Psychological Healing
in the Roman Catholic Mystic Tradition

Questions and Answers

Why don’t you read the Bible and turn your life over to Jesus? You just parrot Catholic dogma.

 
I have read the Bible, and I know that there is more to Christianity than the Bible itself, since Church Tradition determined which books constitute the Bible in the first place. And I know that arguing with you about any of this won’t get us anywhere. So let’s try something different. Let’s look at some issues from the perspective of common sense.

Let’s suppose that Tradition could be wrong. Maybe the Church’s teaching about morality—such as artificial birth control, for example—that isn’t found in the Bible is wrong. And maybe Christ’s teaching about divorce (Matthew 5:31–32; Mark 10:11–12; Luke 16:18), for example, comes from an archaic culture and really doesn’t apply to today’s “liberated” modern world. Maybe the Church’s teaching about the Trinity is wrong. Maybe the Church’s fidelity to Christ’s own actions in not ordaining women to the priesthood is all wrong. Maybe the Church’s understanding of the Real Presence of Christ in the Eucharist is wrong, and maybe we should be celebrating Communion with something—like coffee and donuts—that is relevant to the modern world.

Maybe Tradition is all wrong, and maybe God doesn’t care about any of it.

Maybe.

All right. And now that we are on an equal footing here, consider the other “maybe.”

Maybe Tradition is true. Maybe there are ideas and practices which Christ handed on to the Apostles that didn’t get recorded in the Bible. Maybe Tradition has been inspired by the wisdom of the Holy Spirit over the ages, even if to the eyes of modern logic it seems restricted and conservative.

So what is a rational, enlightened person to do in the face of one “maybe” versus the other?

Well, consider, then, what you have to gain by rejecting Tradition. Personal convenience and pleasure, perhaps. Nothing more.

And what do you have to lose by accepting Tradition—that is, if it really doesn’t matter? Personal convenience and pleasure?

Hmm . . . so far, it seems more-or-less trivial, right?

So now consider what you have to gain by accepting Tradition—that is, if Tradition really does matter: everlasting life.
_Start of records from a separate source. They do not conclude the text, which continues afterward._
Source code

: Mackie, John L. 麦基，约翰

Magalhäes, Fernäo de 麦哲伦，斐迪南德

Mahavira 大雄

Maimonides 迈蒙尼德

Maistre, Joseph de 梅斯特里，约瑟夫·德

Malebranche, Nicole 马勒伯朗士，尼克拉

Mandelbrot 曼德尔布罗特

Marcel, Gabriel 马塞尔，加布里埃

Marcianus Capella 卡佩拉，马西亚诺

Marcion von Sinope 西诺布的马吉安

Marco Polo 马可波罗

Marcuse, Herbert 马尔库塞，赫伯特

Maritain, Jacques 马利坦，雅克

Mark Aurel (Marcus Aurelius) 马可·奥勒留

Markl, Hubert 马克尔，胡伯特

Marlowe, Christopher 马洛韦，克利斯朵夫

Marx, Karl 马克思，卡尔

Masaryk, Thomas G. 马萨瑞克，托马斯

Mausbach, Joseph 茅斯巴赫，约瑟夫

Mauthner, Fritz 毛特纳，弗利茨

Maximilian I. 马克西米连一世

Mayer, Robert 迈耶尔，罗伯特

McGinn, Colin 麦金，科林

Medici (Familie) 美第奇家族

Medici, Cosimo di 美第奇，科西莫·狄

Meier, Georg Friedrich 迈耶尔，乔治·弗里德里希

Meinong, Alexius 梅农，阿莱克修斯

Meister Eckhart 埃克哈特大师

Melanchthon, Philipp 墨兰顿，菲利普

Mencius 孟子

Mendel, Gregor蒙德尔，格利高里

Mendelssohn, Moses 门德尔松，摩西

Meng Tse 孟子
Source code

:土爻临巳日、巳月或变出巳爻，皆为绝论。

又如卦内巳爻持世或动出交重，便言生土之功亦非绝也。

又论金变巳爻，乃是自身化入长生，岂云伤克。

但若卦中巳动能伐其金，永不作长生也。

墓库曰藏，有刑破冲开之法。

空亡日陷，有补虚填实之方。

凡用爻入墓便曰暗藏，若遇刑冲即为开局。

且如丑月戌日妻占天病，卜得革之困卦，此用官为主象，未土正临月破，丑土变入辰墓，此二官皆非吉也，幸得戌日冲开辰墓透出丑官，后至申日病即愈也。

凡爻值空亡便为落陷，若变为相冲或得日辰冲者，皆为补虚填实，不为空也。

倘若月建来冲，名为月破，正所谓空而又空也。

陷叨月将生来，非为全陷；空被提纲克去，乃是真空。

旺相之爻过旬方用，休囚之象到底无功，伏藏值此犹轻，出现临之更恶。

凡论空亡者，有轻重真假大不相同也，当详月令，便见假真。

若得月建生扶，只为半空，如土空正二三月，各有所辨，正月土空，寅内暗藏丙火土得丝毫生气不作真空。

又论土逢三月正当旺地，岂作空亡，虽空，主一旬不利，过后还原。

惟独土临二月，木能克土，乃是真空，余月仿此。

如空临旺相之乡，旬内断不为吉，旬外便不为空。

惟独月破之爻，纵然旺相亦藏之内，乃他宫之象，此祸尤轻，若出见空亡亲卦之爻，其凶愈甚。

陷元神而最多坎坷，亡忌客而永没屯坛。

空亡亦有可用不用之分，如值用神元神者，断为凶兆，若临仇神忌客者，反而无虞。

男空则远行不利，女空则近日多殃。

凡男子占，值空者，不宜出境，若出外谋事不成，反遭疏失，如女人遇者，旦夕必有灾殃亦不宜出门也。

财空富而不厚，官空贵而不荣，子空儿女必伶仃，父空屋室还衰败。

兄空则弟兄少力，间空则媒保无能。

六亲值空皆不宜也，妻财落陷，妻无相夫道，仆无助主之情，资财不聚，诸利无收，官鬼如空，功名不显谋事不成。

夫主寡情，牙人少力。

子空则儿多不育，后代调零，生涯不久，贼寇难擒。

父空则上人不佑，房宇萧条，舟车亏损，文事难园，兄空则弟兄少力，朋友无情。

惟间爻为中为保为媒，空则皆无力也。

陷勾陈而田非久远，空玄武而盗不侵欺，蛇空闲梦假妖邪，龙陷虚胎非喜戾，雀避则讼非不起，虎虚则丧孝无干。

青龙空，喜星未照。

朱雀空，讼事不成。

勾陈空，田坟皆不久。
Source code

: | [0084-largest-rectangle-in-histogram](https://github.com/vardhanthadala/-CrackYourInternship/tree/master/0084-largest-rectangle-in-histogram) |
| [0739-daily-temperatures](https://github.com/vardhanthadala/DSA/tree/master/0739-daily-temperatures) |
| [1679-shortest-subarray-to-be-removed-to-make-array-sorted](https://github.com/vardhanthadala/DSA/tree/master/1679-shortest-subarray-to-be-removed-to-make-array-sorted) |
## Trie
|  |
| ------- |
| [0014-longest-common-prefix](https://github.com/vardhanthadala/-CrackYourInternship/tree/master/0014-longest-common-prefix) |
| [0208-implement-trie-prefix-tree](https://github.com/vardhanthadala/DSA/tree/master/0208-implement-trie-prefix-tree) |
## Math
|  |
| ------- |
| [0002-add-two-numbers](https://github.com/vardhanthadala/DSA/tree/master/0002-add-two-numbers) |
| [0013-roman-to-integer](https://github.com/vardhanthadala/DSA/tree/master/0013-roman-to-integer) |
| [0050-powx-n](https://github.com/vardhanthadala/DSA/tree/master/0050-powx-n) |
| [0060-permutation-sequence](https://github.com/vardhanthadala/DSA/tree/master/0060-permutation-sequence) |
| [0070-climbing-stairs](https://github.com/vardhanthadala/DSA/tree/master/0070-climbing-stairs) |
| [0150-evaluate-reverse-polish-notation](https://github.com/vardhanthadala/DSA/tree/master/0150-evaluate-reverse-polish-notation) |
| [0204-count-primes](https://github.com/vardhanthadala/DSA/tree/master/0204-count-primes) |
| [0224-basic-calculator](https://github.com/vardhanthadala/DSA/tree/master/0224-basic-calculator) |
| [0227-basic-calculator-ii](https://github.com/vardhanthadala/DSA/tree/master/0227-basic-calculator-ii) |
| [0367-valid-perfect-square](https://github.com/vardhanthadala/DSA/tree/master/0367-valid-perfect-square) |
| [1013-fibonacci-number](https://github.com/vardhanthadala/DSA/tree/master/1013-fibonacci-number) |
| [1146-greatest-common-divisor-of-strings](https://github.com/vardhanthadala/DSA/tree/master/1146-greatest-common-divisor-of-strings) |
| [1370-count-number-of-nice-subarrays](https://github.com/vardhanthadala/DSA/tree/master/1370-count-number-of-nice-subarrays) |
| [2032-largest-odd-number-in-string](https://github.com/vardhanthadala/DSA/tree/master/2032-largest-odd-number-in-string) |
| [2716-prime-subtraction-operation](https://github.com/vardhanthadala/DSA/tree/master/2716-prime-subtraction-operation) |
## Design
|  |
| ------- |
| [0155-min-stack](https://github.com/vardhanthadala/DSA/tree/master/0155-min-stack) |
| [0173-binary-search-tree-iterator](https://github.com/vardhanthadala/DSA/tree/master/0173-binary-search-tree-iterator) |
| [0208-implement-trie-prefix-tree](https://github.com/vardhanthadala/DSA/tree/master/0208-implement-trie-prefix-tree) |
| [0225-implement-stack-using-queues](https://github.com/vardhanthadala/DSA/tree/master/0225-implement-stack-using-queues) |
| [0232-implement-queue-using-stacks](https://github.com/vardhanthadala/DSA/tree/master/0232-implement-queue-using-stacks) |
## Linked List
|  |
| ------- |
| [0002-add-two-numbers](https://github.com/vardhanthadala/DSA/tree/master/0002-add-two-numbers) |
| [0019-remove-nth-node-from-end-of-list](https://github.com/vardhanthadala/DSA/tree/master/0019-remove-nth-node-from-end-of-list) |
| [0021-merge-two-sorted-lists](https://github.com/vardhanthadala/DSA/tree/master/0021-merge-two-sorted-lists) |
And what do you have to lose by rejecting Tradition—that is, if it really does matter? Everything—including everlasting life.

So think about this now. If you have turned your life over to Jesus—that is, if you truly love God above all else and seek to live a holy life as Christ taught us—then wouldn’t you do anything to avoid violating God’s will? Wouldn’t common sense—if not love itself—say, “I can’t risk doing anything that will offend Him, even if there’s only the slightest chance that it might be wrong”?

And if a soul, retaining the slightest stain, were to draw near to God in the beatific vision, it would be to her a more grievous injury, and inflict more suffering, than Purgatory itself. Nor could God Himself, who is pure goodness and supreme justice, endure her presence. She would be out of place, and the sight of God, not yet entirely satisfied (so long as the least possible purification remained to be accomplished) would be intolerable to her, and she would cast herself into the deepest Hell rather than stand before Him and be still impure.

—Saint Catherine of Genoa
Treatise on Purgatory, Chapter XIV

In the end, therefore, isn’t your rejection of Tradition proof in itself that you haven’t really turned your life over to Jesus? In your rejection of Tradition, aren’t you saying psychologically that you’re willing to risk everything for the sake of nothing more than your own personal convenience and pleasure, and that you value your own reason more than you value love of God? And, in doing and saying all this, isn’t your so-called “faith” really just a veiled form of pride, the great sin of placing human reason above God’s holy Will?

And for this reason we too give thanks to God unceasingly, that, in receiving the word of God in hearing us, you received not a human word but, as it truly is, the word of God, which is now at work in you who believe.